Eighth Law – Be Active
Active writing is engaging writing. Slogging through page after page of exposition and infodumps doesn’t draw anyone in.
Use Active Verbs:
Get rid of “was.”
Longtime readers will know that I have many pet peeves. High among them is the use of “was,” especially when paired with the “-ing” form of a verb.
Joe was running down the street.
Which is better:
Joe existed in a state of running down the street.
Joe ran down the street.
Anywhere you see a form of the verb “to be,” you need to examine it. If you’re using it to create a particular effect of mood or pacing, that’s fantastic! If you leave it in because taking it out would cause convoluted sentences, I can live with that.

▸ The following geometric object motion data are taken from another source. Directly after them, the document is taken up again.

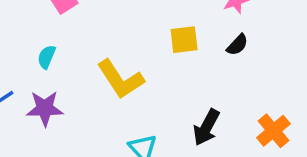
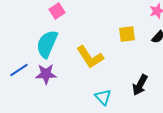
cyan semicircle: (47, 57) -> (47, 44), size x2.0

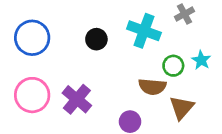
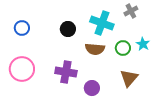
blue circle: (32, 38) -> (22, 28), size x0.6
brown semicircle: (152, 87) -> (95, 49), moved
purple cross: (77, 99) -> (66, 72), moved, turned -30

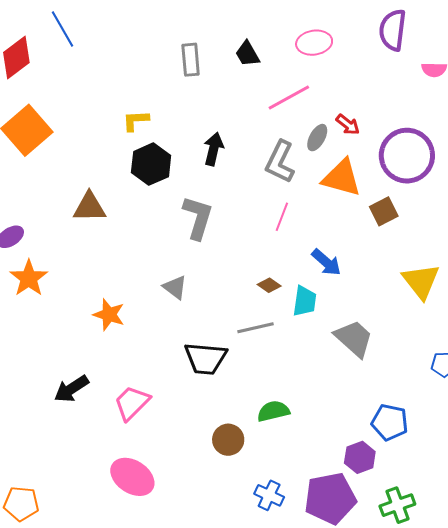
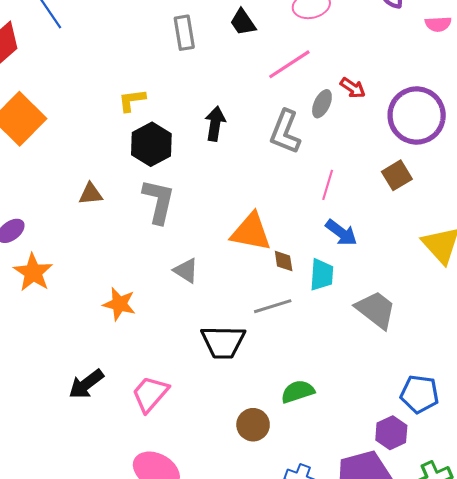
orange triangle: (342, 178) -> (251, 232), moved
brown triangle: (89, 207) -> (91, 194), size x0.7
pink line: (282, 217) -> (328, 185), moved
gray L-shape: (198, 218) -> (159, 201), moved
brown diamond: (269, 285) -> (284, 261), turned 50

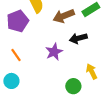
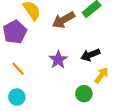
black arrow: (78, 38) -> (90, 55), moved
yellow arrow: (92, 72) -> (101, 75), turned 70

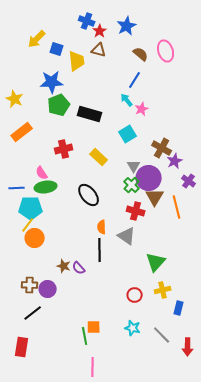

If you have it in your text because you’re too lazy to find a better way, shame on you!
Choose the best verb
Bob looked at Joe running.
Your verb for the sentence above is “looked,” which is not strong. In fact, you don’t need that first part at all. Your reader understands that they’re seeing through the eyes of your POV character, Bob. No need to restate it here.

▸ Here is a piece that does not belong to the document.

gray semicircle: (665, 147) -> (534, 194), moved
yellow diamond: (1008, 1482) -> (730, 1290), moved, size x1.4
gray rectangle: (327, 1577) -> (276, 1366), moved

Joe ran down the street as a scream pierced the night.
Your verb above is “ran.” Which is stronger and more active: ran or pierced? Change it to:
As Joe ran down the street, a scream pierced the night.
Be Active Even in Your Descriptions:
This is a technique the Tolkien used. He had trees marching to the side of the road. Peaks can lunge toward the sky. Fields can envelop and surround.
Keep the Story Moving:
Be active in your storytelling as well. Beware the word “had.” Keep your characters on the move with stuff happening.